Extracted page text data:

>>>

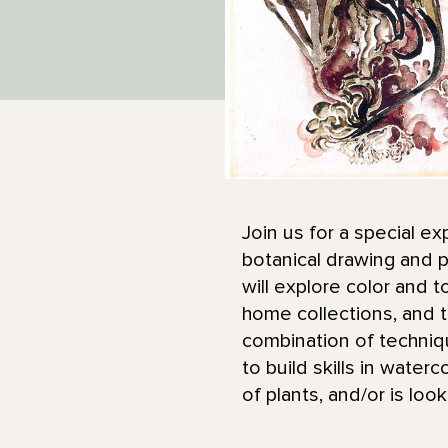
Join us for a special ex
botanical drawing and p
will explore color and 
home collections, and t
combination of techniq
to build skills in water
of plants, and/or is loo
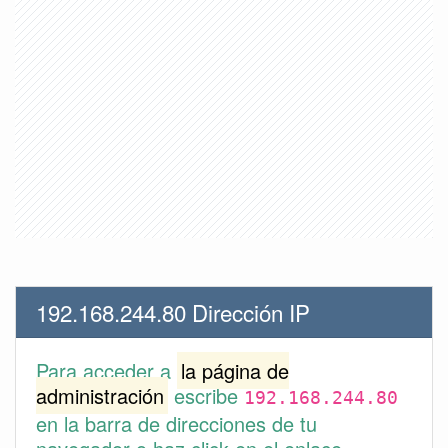
192.168.244.80 Dirección IP
Para acceder a
la página de
administración
escribe
192.168.244.80
en la barra de direcciones de tu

<<<

The task =>
Quote every entry exactly, with the pictures omitted.

Result of this exercise =>
Join us for a special ex
botanical drawing and p
will explore color and 
home collections, and t
combination of techniq
to build skills in water
of plants, and/or is loo
192.168.244.80 Dirección IP
Para acceder a
la página de
administración
escribe
192.168.244.80
en la barra de direcciones de tu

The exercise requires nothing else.